Italy continues to be an amazingly strong supporter of the fight against HIV, TB, and malaria, and a critical donor to the Global Fund. But in the face of the catastrophic impact caused by COVID-19 on the fight against HIV, TB and malaria, the choice is stark: we either increase funding, or we abandon the Sustainable Development Goal target of finally defeating these pandemics by 2030.
It’s that straightforward. We have faced impossible odds before, and we can do it again. When the Global Fund was created 20 years ago, HIV, TB and malaria seemed unbeatable. But we have proven that with science, adequate resources, and effective global collaboration, we can force even the deadliest diseases into retreat. In just 20 years, our partnership has saved 44 million lives and cut the combined death rate from the three diseases by more than half in the countries where we invest. In addition, by investing in the fight against HIV, TB, and malaria, we keep reinforcing the health systems that are needed to respond to current and future pandemics.
This is our fight. Together. We have to fight for what counts.
How do you think youth and civil society can support the Global Fund?
Young people’s points of views and involvement are crucial in the fight against pandemics. Three years ago, I created a Youth Council of representatives of young people from around the world. They advise me directly about the needs and challenges youth face in relation to HIV, tuberculosis, and malaria and, more broadly, to other aspects of their health and well-being. They are outstanding, dedicated activists who prove every day that they are the future: people like Grace Ngulube, a phenomenal young woman who was born with HIV and who founded Youth Health Connect360 in Malawi to help young people with HIV access youth-friendly services. Or Nana Millers, a determined transgender youth activist and feminist advocating for the rights of young transgender women like her.
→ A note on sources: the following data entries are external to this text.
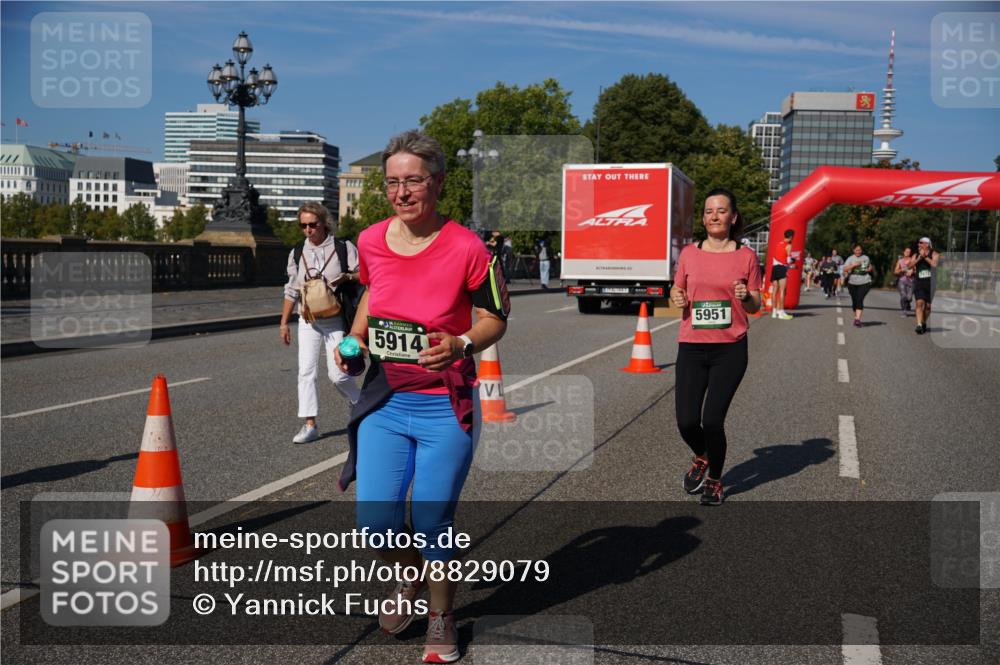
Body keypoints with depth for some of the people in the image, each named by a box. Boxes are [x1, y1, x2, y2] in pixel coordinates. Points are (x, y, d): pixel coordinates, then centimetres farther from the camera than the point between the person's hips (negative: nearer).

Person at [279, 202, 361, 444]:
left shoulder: (343, 247, -5)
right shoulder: (297, 253, 7)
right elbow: (291, 291, 13)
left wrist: (346, 277, -24)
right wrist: (283, 323, 11)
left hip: (335, 321, -4)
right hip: (308, 322, 4)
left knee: (337, 374, -6)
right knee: (306, 371, -3)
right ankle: (310, 425, 3)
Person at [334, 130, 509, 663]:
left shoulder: (465, 248, -13)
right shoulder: (371, 241, 0)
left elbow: (496, 317, -4)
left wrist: (461, 345, -23)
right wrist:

🚀 I/le nostr* Youth Ambassadors sono a Roma e pront* a incontrare i nostri rappresentanti parlamentari per garantire un pieno supporto 🇮🇹 al @GlobalFund
Watch this space 💥 pic.twitter.com/R63eg2OPql
— ONE in Italia (@ONEinItalia) April 27, 2022
Around the world, activists young and old continue to play a crucial role in maintaining global visibility, to ensure we keep everyone focused on doing the right things. We call on young people and civil society groups to join our collective fight. Your leadership, support, advocacy, and your voice calling for others to join us would be extremely powerful. Because if not us, who? And if not now, when? This is our fight. Together. We have to fight for what counts. And we count on you to help us make a step-change towards more equitable health for all.